This project facilitates calculating codon and bicodon conservation rates for a given genus.
This project started in 2021 as part of my thesis to obtain an engineering degree, but due to personal reasons I've decided to change my career path and the project was left abandoned. I think it would be beneficial for others to make use of my work, so I'm now releasing it as an open-source bioinformatics project licensed under GPL v3.0, everyone is welcome to participate in it. The inspiration for this project came from this paper, which I've tried to (partially) replicate using Drosophila's alignments from FlyDIVaS. Feel free to make as many additions as you'd like.
In this repo you will find a Python script called main.py
. It takes a file (or a group of files) as input, which contains homologous genes previously aligned, in FASTA format. After parsing the file(s) for data extraction, it creates a matrix using Numpy
, in order to iterate across matrix slices. The obtained information (codon count from reference sequence, and number of times that said codon was conserved across species) is stored in a CSV file, which is created using
Pandas
. For each MSA file two types of dataframes will be generated - one for codons, and another for codon pairs. The algorithm calculates codon/bicodon conservation rates across all 3 reading frames. So, there will be a total of 6 CSV files that will be generated (2 for each reading frame).

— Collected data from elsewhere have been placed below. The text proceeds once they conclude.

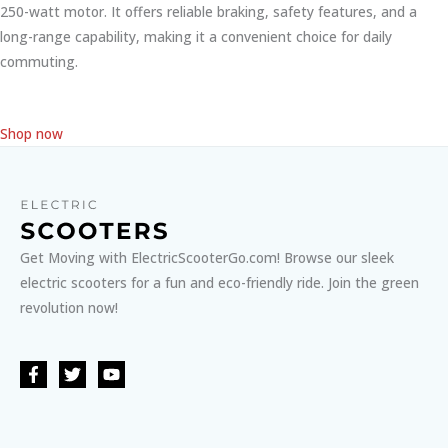
250-watt motor. It offers reliable braking, safety features, and a
long-range capability, making it a convenient choice for daily
commuting.
Shop now
Get Moving with ElectricScooterGo.com! Browse our sleek
electric scooters for a fun and eco-friendly ride. Join the green
revolution now!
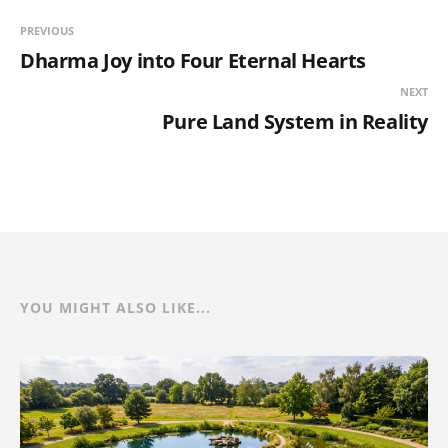
PREVIOUS
Dharma Joy into Four Eternal Hearts
NEXT
Pure Land System in Reality
YOU MIGHT ALSO LIKE...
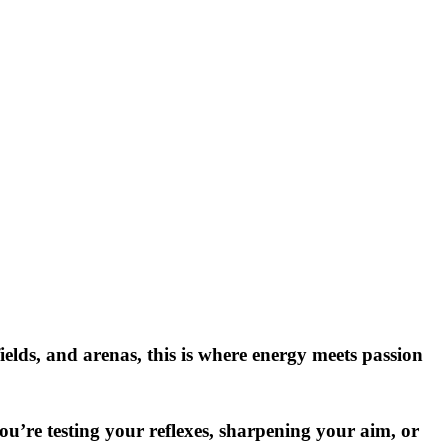
elds, and arenas, this is where energy meets passion
ou’re testing your reflexes, sharpening your aim, or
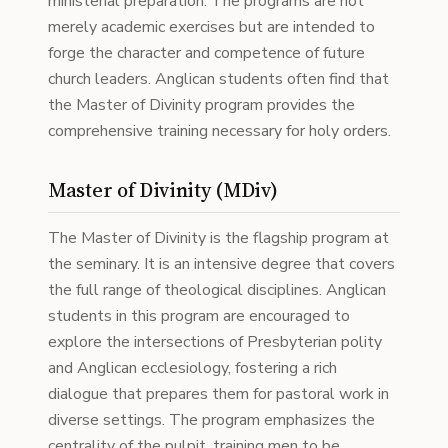
ministerial preparation. The programs are not
merely academic exercises but are intended to
forge the character and competence of future
church leaders. Anglican students often find that
the Master of Divinity program provides the
comprehensive training necessary for holy orders.
Master of Divinity (MDiv)
The Master of Divinity is the flagship program at
the seminary. It is an intensive degree that covers
the full range of theological disciplines. Anglican
students in this program are encouraged to
explore the intersections of Presbyterian polity
and Anglican ecclesiology, fostering a rich
dialogue that prepares them for pastoral work in
diverse settings. The program emphasizes the
centrality of the pulpit, training men to be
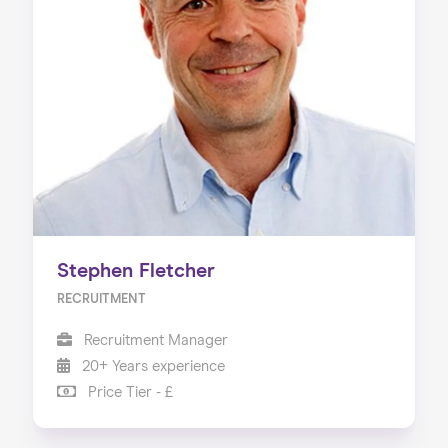
Stephen Fletcher
RECRUITMENT
Recruitment Manager
20+ Years experience
Price Tier - £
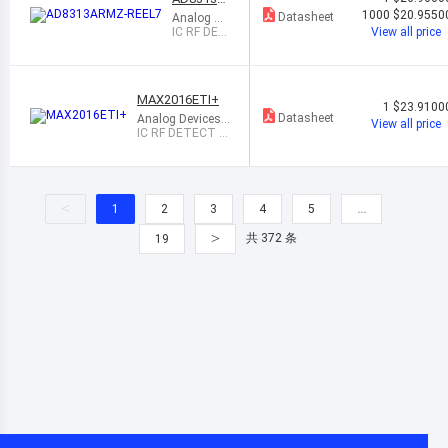
RMZ-REE
1000
$20.9550
Datasheet
Analog De
L7
vices Inc.
IC RF DET
View all price
ECT 100M
HZ-2.5GH
Z 8MSOP
MAX2016ETI+
1
$23.9100
Datasheet
Analog Devices I
View all price
nc./Maxim Integr
IC RF DETECT 3
ated
0KHZ-2.5GHZ 28
QFN
<
1
2
3
4
5
…
>
共 372 条
19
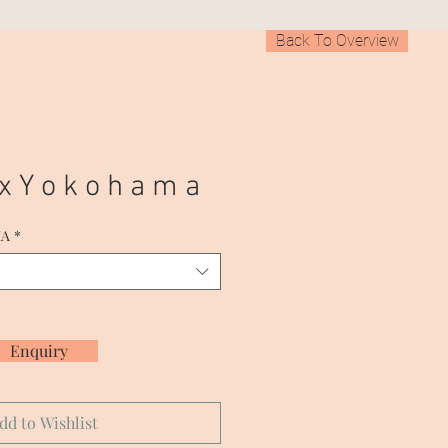
Back To Overview
 x Y o k o h a m a
MA
*
Enquiry
dd to Wishlist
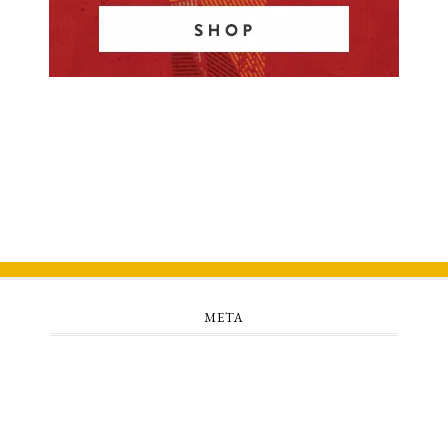
META
Log in
Entries feed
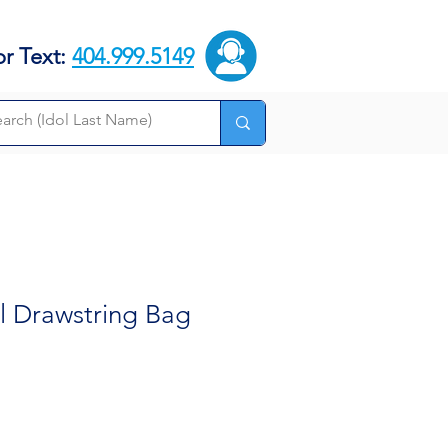
or Text:
404.999.5149
 Drawstring Bag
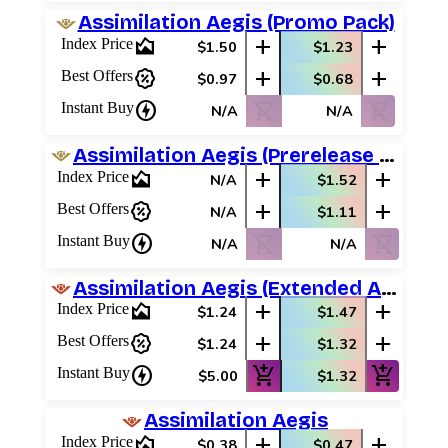
Assimilation Aegis (Promo Pack)
area_chart
add
add
Index Price
$1.50
$1.23
percent_discount
add
add
Best Offers
$0.97
$0.68
charger
shopping_cart_off
shopping_cart_off
Instant Buy
N/A
N/A
Assimilation Aegis (Prerelease Promos)
area_chart
add
add
Index Price
N/A
$1.52
percent_discount
add
add
Best Offers
N/A
$1.11
charger
shopping_cart_off
shopping_cart_off
Instant Buy
N/A
N/A
Assimilation Aegis (Extended Art)
area_chart
add
add
Index Price
$1.24
$1.47
percent_discount
add
add
Best Offers
$1.24
$1.32
charger
add_shopping_cart
add_shopping_cart
Instant Buy
$5.00
$1.32
Assimilation Aegis
area_chart
add
add
Index Price
$0.38
$0.47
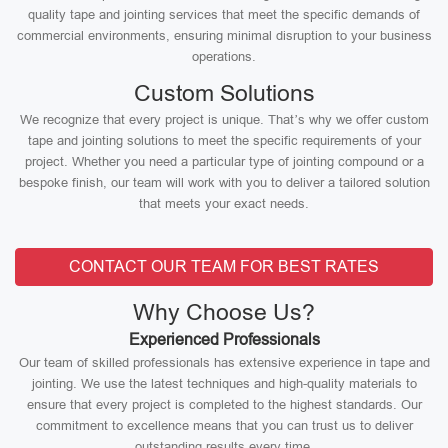
quality tape and jointing services that meet the specific demands of
commercial environments, ensuring minimal disruption to your business
operations.
Custom Solutions
We recognize that every project is unique. That’s why we offer custom
tape and jointing solutions to meet the specific requirements of your
project. Whether you need a particular type of jointing compound or a
bespoke finish, our team will work with you to deliver a tailored solution
that meets your exact needs.
CONTACT OUR TEAM FOR BEST RATES
Why Choose Us?
Experienced Professionals
Our team of skilled professionals has extensive experience in tape and
jointing. We use the latest techniques and high-quality materials to
ensure that every project is completed to the highest standards. Our
commitment to excellence means that you can trust us to deliver
outstanding results every time.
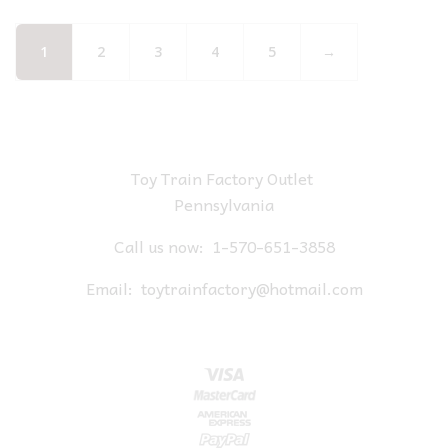
1
2
3
4
5
→
Toy Train Factory Outlet
Pennsylvania
Call us now:
1-570-651-3858
Email:
toytrainfactory@hotmail.com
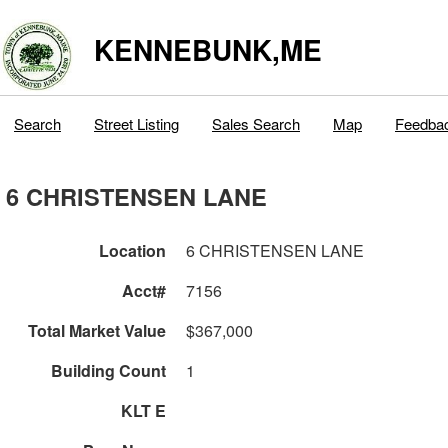
KENNEBUNK,ME
Search
Street Listing
Sales Search
Map
Feedba
6 CHRISTENSEN LANE
Location
6 CHRISTENSEN LANE
Acct#
7156
Total Market Value
$367,000
Building Count
1
KLT E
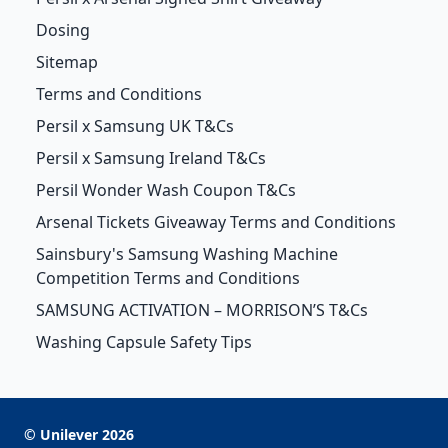
Dosing
Sitemap
Terms and Conditions
Persil x Samsung UK T&Cs
Persil x Samsung Ireland T&Cs
Persil Wonder Wash Coupon T&Cs
Arsenal Tickets Giveaway Terms and Conditions
Sainsbury's Samsung Washing Machine
Competition Terms and Conditions
SAMSUNG ACTIVATION – MORRISON’S T&Cs
Washing Capsule Safety Tips
©
Unilever
2026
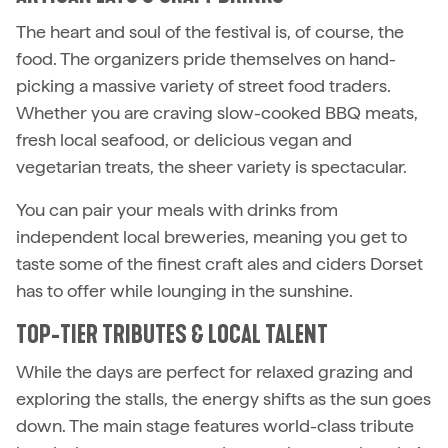
The heart and soul of the festival is, of course, the
food. The organizers pride themselves on hand-
picking a massive variety of street food traders.
Whether you are craving slow-cooked BBQ meats,
fresh local seafood, or delicious vegan and
vegetarian treats, the sheer variety is spectacular.
You can pair your meals with drinks from
independent local breweries, meaning you get to
taste some of the finest craft ales and ciders Dorset
has to offer while lounging in the sunshine.
TOP-TIER TRIBUTES & LOCAL TALENT
While the days are perfect for relaxed grazing and
exploring the stalls, the energy shifts as the sun goes
down. The main stage features world-class tribute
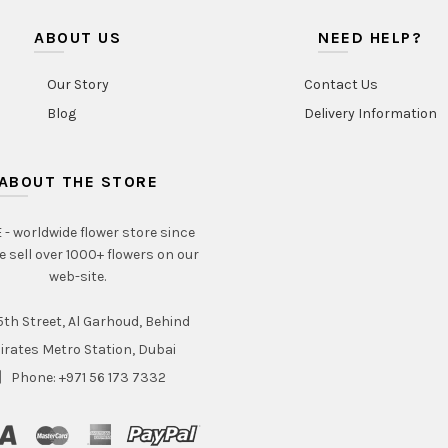
ABOUT US
NEED HELP?
Our Story
Contact Us
Blog
Delivery Information
ABOUT THE STORE
- worldwide flower store since
e sell over 1000+ flowers on our
web-site.
th Street, Al Garhoud, Behind
irates Metro Station, Dubai
Phone: +971 56 173 7332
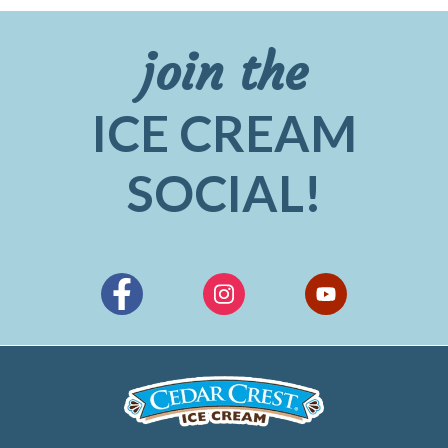
join the
ICE CREAM
SOCIAL!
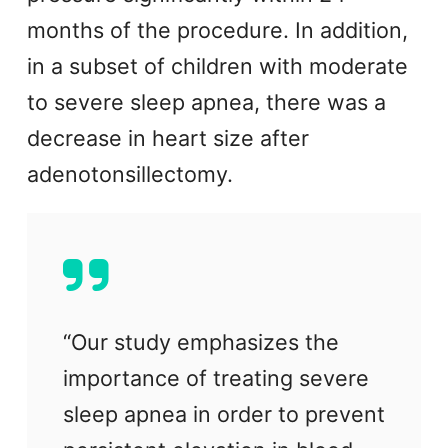
months of the procedure. In addition,
in a subset of children with moderate
to severe sleep apnea, there was a
decrease in heart size after
adenotonsillectomy.
“Our study emphasizes the
importance of treating severe
sleep apnea in order to prevent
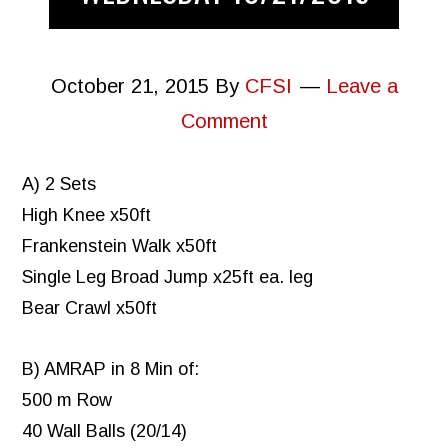
October 21, 2015
By
CFSI
Leave a
Comment
A) 2 Sets
High Knee x50ft
Frankenstein Walk x50ft
Single Leg Broad Jump x25ft ea. leg
Bear Crawl x50ft
B) AMRAP in 8 Min of:
500 m Row
40 Wall Balls (20/14)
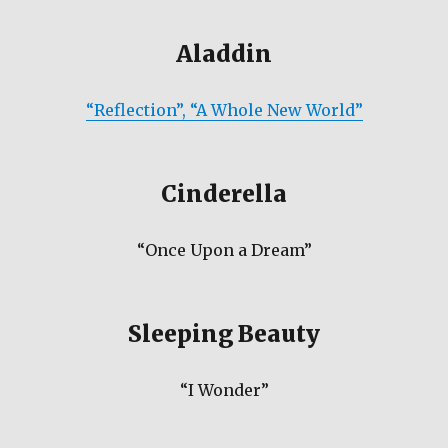
Aladdin
“Reflection”, “A Whole New World”
Cinderella
“Once Upon a Dream”
Sleeping Beauty
“I Wonder”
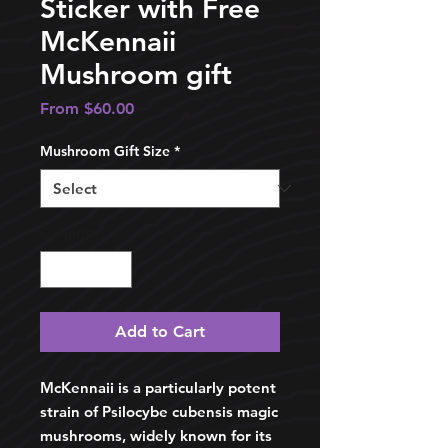
Sticker with Free
McKennaii
Mushroom gift
Sale
From
$60.00
Price
Mushroom Gift Size
*
Quantity
*
Add to Cart
McKennaii is a particularly potent
strain of Psilocybe cubensis magic
mushrooms, widely known for its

Copy and paste the MSA file samples on the directory where main.py
is located. Then, you can just type python3 main.py
in the terminal.
To execute this script you must install Python and its package manager, pip
. You can do it on Ubuntu through the terminal:
$ sudo apt-get update
$ sudo apt-get install python3 python3-pip
Once you have installed Python and its package manager, you can proceed to install numpy
and pandas
:
$ pip3 install numpy pandas
main.py
must be edited to include the directory in which the MSA files are located. After parsing the files and calculating conservation rates, it will also generate a file called unreadable.txt
which stores the names of MSA files that could not be parsed. Then, it will assemble all individual dataframes into 6 different dataframes that contain all the information across linked species. After the analysis is over, unnecessary dataframes will be deleted using delete_files.bat
or delete_files.sh
depending on your current OS.
You can check the backlog for pending tasks. Also, you can make modifications to the current code by creating pull requests which will then be reviewed before merging.